---- Selected text

By artificially synthesising dsRNA (or siRNA molecules) with a known sequence complimentary to a gene of interest, and introducing it to target cells, it is possible to understand the role of a specific gene by observing the consequences of its loss of activity. RNAi and other so-called reverse genetics techniques are thus revolutionizing biological sciences, with applications in genomics, biotechnology, and medicine.
RNAi in invertebrates is an established technology, wherein dsRNA is delivered most commonly by injection. However, this process often has high mortality rates due to injection trauma and anaesthesia, and also requires high sample numbers. Large insects also require expensive quantities of dsRNA to be synthesised. Moreover, as stated, this results in cell-autonomous gene silencing achieving transient RNAi effects and, therefore, is not applicable for the control of insect pests in the field. As a result, for efficient insect pest control non-cell autonomous RNAi is required, which has been shown to be achieved by feeding insects with a biological source such as genetically modified bacteria or plant material. This therefore begins with the uptake of dsRNA environmentally into the gut lumen of the insect, from where it spreads to tissues elsewhere (systemic RNAi). Achieving RNAi depends on a reliable method for delivering, or uptake of, a dsRNA copy of part of a target gene to the insect. For some insect species this has been achieved by including in their food live or dead E. coli cells expressing dsRNA. The bacteria are digested in the gut and the dsRNA is taken up and delivered systemically to different tissues where it can mediate transient RNAi. EP2374462A2 teaches that RNAi can be introduced by ingestion of: naked dsRNA, food contaminated with E. coli expressing dsRNA e.g. by spraying with transformed bacteria, or genetically modified plant material expressing dsRNA. WO2011017137A2 teaches a method whereby a food bait of the insect is contaminated with genetically modified bacteria expressing dsRNA and the bait is returned to a colony to be fed on by the insects. Further, WO2011025860A1 teaches the use of RNAi against plant-feeding insects, wherein bacteria that infect specific plants are genetically modified to express specific dsRNA. Similarly, WO2011036536A2 teaches specific RNAi gene targets which are silenced by the delivery of dsRNA by spraying dead bacteria onto crop plants.
However, many of the currently developed techniques are often impractical or have poor efficacy and are not targeted at organisms that cause particular harm to the environment. For example, contamination of food sources (plant or other) with genetically modified bacteria may be harmful toward other insects that may be occasional feeders. Furthermore, spraying chemical compositions containing naked dsRNA onto insects or their food source may also have implications on other non-pest organisms. More importantly, all of the existing methods only teach delivery methods whereby transient gene-silencing effects are observed. Many of the currently employed techniques only exhibit short silencing durations, which are often too transient for certain targets e.g. those for hormone and developmental studies. Therefore re-application of dsRNA (or other RNAi constructs) is often required, which is costly and time-consuming. Furthermore, as currently employed techniques are not transferrable, effective pest control has been difficult to demonstrate. Therefore the technology in its current state is inappropriate for many insect species and improved efficacy and methods of application are required.

--------

* **Exercise description**
Copy the passage on RNAi in insects from "By artificially synthesising" to "biotechnology, and medicine.".

---- Data

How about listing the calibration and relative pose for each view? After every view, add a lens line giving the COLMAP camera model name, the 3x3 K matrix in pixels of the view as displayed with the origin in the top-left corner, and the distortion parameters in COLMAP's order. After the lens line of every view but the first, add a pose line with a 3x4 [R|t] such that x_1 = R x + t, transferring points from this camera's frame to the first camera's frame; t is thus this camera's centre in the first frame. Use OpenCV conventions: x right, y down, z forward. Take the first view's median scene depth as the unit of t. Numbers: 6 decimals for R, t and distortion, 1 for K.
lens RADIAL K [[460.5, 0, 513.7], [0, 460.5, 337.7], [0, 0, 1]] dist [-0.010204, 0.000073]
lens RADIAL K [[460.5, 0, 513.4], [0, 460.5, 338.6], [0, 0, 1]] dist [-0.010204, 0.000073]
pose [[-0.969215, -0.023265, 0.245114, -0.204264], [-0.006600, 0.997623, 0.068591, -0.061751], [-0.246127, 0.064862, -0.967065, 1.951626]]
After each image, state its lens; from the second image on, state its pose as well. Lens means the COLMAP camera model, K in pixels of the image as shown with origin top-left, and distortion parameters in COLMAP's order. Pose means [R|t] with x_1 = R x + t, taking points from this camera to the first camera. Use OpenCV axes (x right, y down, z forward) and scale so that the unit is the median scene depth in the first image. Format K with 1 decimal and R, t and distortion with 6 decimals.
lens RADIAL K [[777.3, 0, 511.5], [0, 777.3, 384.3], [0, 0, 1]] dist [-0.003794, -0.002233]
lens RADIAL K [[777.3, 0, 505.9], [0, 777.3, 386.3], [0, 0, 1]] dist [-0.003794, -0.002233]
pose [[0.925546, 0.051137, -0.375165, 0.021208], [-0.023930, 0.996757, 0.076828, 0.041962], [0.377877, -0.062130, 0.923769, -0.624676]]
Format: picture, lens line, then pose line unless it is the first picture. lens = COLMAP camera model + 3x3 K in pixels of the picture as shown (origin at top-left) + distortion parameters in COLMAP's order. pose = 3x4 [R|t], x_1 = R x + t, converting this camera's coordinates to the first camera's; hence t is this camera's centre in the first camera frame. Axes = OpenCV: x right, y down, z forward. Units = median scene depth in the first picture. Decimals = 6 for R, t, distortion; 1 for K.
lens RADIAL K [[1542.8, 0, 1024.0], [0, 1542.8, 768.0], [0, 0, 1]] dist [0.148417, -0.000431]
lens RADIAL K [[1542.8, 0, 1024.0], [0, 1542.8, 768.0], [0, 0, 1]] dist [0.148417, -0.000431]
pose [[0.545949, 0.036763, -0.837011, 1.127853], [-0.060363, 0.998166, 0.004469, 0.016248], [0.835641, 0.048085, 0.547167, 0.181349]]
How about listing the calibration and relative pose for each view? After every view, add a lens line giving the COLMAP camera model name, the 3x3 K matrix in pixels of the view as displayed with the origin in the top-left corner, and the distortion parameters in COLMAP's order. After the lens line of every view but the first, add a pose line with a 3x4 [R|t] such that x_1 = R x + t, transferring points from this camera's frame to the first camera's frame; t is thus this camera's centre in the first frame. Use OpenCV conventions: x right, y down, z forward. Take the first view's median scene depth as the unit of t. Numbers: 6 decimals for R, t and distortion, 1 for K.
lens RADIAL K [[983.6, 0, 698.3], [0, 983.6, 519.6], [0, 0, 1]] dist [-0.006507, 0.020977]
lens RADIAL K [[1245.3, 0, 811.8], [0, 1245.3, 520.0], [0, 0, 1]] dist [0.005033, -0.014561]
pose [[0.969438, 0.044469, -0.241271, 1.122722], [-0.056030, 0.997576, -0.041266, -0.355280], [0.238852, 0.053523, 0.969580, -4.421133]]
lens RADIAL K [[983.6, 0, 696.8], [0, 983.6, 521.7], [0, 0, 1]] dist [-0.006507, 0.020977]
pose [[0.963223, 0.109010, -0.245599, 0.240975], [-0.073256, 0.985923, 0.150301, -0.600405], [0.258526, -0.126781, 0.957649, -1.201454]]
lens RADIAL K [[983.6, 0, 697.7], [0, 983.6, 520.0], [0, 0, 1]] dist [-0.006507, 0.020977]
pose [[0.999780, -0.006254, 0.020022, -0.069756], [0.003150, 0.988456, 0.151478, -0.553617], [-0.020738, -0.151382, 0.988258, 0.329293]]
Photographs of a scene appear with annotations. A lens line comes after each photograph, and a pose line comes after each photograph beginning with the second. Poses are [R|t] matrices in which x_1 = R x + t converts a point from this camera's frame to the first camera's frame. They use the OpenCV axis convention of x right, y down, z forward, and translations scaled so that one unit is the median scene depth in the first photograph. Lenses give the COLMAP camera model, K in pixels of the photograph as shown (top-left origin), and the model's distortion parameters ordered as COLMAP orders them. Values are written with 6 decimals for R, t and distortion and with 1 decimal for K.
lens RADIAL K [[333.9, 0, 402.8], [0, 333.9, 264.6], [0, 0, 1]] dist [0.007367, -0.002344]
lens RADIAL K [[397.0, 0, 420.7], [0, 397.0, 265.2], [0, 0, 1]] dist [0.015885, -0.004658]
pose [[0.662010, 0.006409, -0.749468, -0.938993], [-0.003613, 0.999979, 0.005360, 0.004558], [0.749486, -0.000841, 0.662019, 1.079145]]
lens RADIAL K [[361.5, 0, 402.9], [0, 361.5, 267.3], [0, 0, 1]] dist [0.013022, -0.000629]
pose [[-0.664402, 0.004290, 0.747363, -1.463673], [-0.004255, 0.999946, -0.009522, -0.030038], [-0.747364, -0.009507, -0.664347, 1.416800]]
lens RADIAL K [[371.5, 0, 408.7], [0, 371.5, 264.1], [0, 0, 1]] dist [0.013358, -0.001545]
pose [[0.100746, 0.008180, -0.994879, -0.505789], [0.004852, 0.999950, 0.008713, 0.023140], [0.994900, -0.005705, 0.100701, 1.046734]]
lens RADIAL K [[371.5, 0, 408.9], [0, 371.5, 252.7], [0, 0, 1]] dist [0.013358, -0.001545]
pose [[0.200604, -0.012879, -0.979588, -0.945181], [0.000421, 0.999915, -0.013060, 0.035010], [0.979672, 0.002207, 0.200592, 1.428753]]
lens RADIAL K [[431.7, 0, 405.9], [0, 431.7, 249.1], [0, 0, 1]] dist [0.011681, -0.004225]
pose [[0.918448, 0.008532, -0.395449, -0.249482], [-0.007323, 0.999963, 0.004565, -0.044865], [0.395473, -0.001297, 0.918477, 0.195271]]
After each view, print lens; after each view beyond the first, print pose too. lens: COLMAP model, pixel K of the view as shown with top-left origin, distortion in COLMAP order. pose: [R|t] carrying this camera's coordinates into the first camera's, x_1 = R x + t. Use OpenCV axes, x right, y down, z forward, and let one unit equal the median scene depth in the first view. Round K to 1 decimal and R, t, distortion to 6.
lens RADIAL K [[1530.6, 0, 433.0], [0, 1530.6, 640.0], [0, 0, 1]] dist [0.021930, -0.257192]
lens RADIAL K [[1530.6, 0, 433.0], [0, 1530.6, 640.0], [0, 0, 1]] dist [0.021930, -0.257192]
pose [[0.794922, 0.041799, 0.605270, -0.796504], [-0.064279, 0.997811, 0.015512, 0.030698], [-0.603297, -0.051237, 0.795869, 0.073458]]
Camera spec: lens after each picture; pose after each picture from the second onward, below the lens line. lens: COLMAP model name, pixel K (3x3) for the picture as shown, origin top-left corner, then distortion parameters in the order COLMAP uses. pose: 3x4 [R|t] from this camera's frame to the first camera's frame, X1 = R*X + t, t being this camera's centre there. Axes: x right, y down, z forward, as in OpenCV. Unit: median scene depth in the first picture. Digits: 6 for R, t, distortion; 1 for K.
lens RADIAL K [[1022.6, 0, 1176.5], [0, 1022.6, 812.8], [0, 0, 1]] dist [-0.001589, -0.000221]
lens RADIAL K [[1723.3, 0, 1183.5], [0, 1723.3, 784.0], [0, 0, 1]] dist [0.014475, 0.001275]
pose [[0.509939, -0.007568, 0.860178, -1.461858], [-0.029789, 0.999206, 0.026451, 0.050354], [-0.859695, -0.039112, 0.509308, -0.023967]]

--------

* **Task output**
By artificially synthesising dsRNA (or siRNA molecules) with a known sequence complimentary to a gene of interest, and introducing it to target cells, it is possible to understand the role of a specific gene by observing the consequences of its loss of activity. RNAi and other so-called reverse genetics techniques are thus revolutionizing biological sciences, with applications in genomics, biotechnology, and medicine.